On a whim, he picked up the stainless steel carafe and shook it. Liquid sloshed inside. There was no telling how old the leftover coffee might be. He shrugged. Sasha would’ve been appalled, but in his view, old coffee was better than no coffee. He could microwave a mugful and throw a pinch of salt into the reheated stuff to cut the bitterness. Then he noticed the ‘reheat’ button on the machine. Even better. He returned the carafe to its spot on the warming plate and clicked it on.
Then he heard a clatter on the stairs. He froze and listened hard. Nothing. But the fine hairs standing up on his arms told him not to write it off as his imagination. He abandoned his dream of subpar coffee, hit the switch to turn out the lights, and crept out of the kitchen. He paused at the top of the stairwell and looked down the stairs. Nothing. He stood there for a long moment, waiting and listening, before he hurried back down the hallway to check on Petra.
She looked up as he entered the room and flashed him a grin.
“I’m in.”
He walked around to stand behind her, then leaned forward and studied the screen as if the information on the screen could possibly mean something to him.
“The back door worked?”
“It did. Took longer than I would’ve liked.” She glanced at the timer, and his gaze followed. Just over three minutes to go.
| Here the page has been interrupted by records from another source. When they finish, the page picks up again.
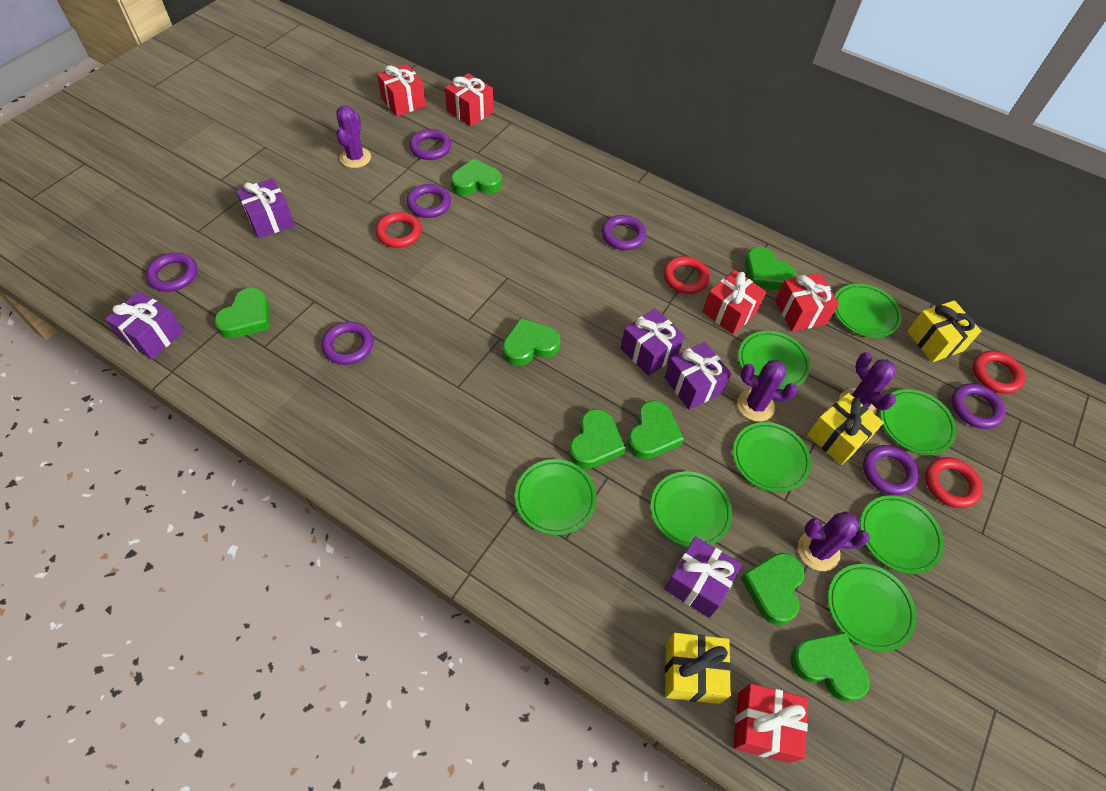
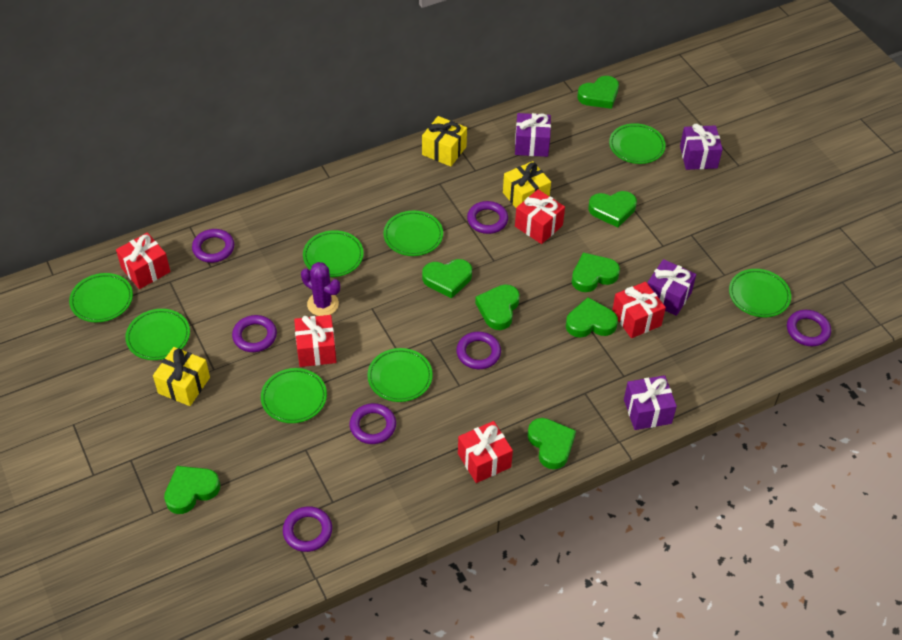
purple cactus: 4 -> 1
purple gift: 5 -> 4
red ring: 4 -> 0

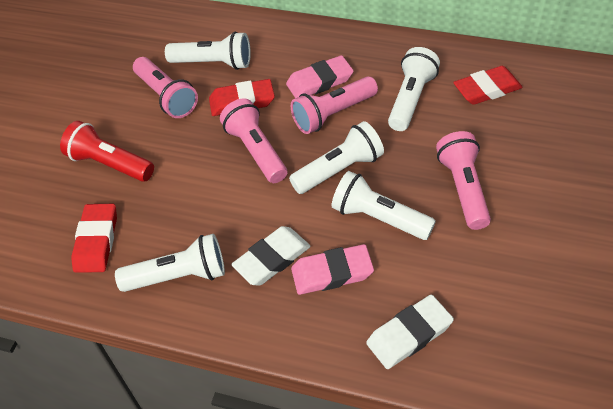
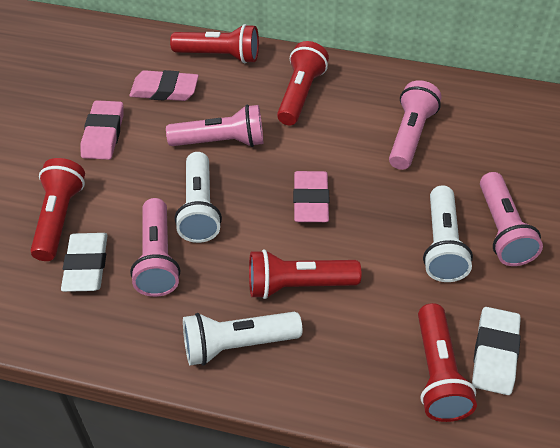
pink eraser: 2 -> 3
red eraser: 3 -> 0
red flashlight: 1 -> 5
white flashlight: 5 -> 3

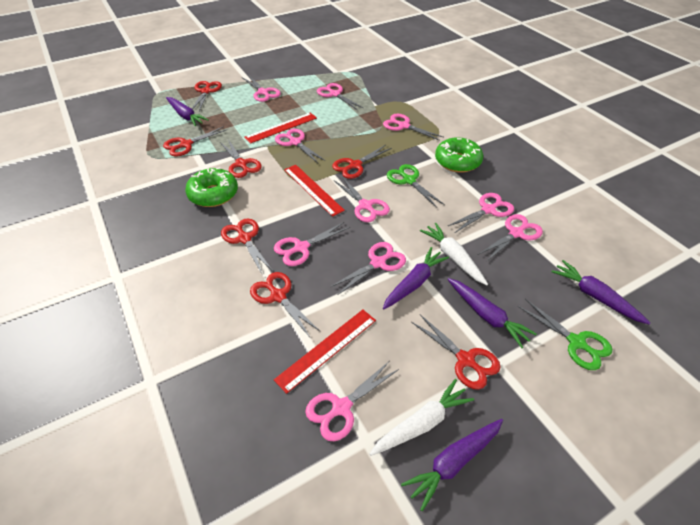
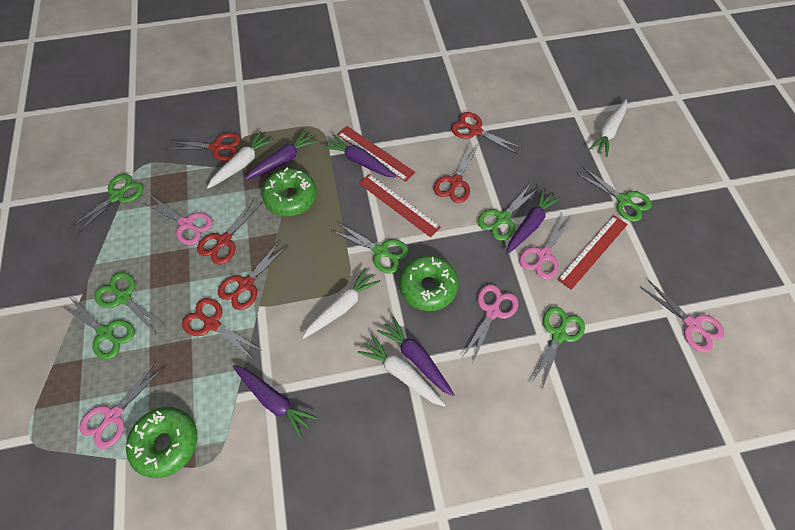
green donut: 2 -> 3
green scissors: 2 -> 7
pink scissors: 10 -> 5
red scissors: 7 -> 6
white carrot: 2 -> 4

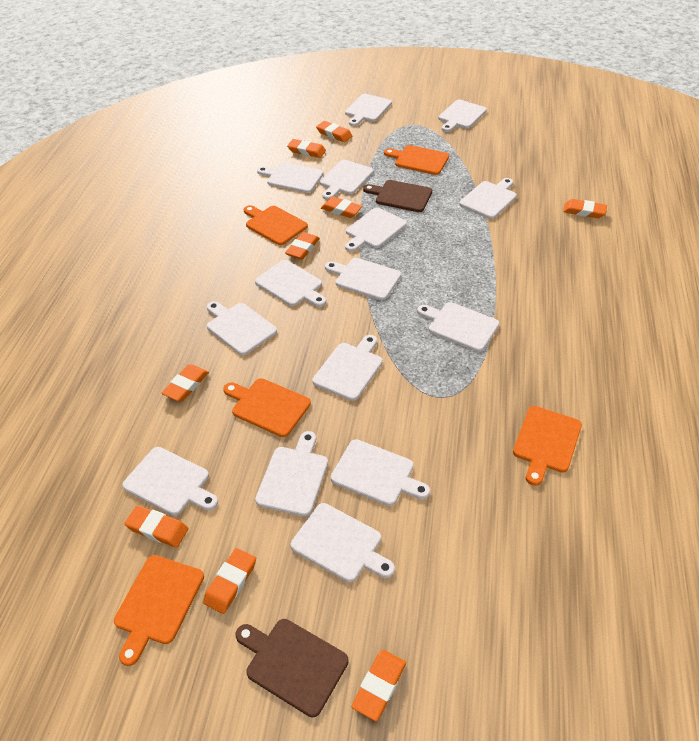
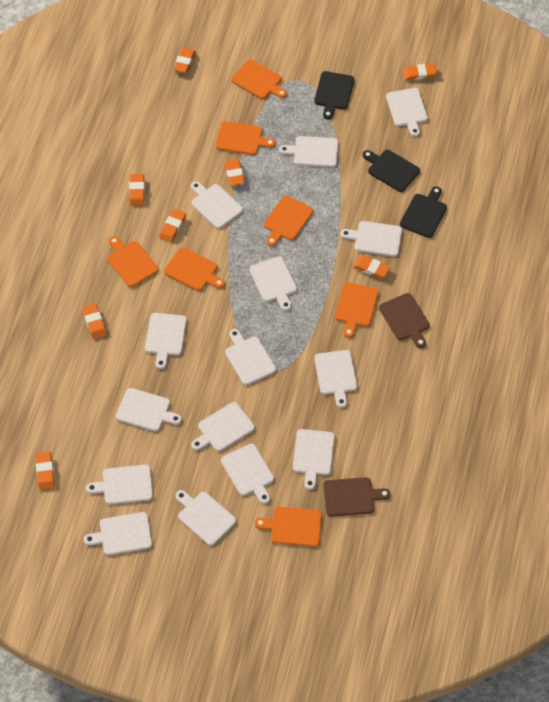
black cutting board: 0 -> 3
orange cutting board: 5 -> 7
orange eraser: 9 -> 8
“Can you still get it done in ten?”
“I think so. If you stop talking to me.”
He clamped his mouth shut and calculated. They still had eight minutes until they were supposed to be in the car and six more after that until Sasha would arrive. They were fine. But the finger of unease tickling the base of his neck said otherwise. He should check the elevators. No. He should stay right here and guard Petra for three more minutes.
45
Once Stasia realized where Sasha was leading her, she knew she’d been duped. If Sasha was slowly wending her way to Petra’s office building, that meant her husband and the coder were probably already there doing something they shouldn’t be. She wasted a few minutes berating herself for allowing a pair of civilians to make her and outsmart her.
Then she regrouped. Having taken her morning run through the parklet, she knew that the woods backed up to the business park’s campus. She sprinted through the trees and bushes on a diagonal while Sasha strolled along the path. She estimated that at Sasha’s current snail-like pace, she’d beat her to the ETS office building by ten minutes, at a minimum.
When she reached the front door, she bypassed the card reader with ease using a credit card from her wallet. She laughed to herself as she eased the door open and went inside. If businesses knew how easily their state-of-the-art card readers could be circumvented, they’d think twice about installing them.
She paused just inside the door to arm herself. She didn’t like guns—too loud, too messy. But she never left home without her tactical knife. She unsheathed it from the ankle sheath strapped to her right leg and hit the button to extend the spring-loaded blade.
Holding her knife with a relaxed grip, she fixed the layout of the floor in her mind. The kitchen was at the top of the stairs to the right. The long hallway led to the bullpen where Petra worked, with the door to that space to the right. Petra’s workstation faced the door.
Once she could see her route forward in her mind’s eye, she began her silent trek up the stairs. Her foot slipped on the fourth step and she careened to the side. The knife struck the metal railing with a clang that echoed off the walls.
Stasia pressed against the stairwell wall and froze, her eyes glued to the opening at the top of the stairs. After a moment, Leo Connelly’s face appeared. She flattened herself even more, as he swept his gaze across the stairwell.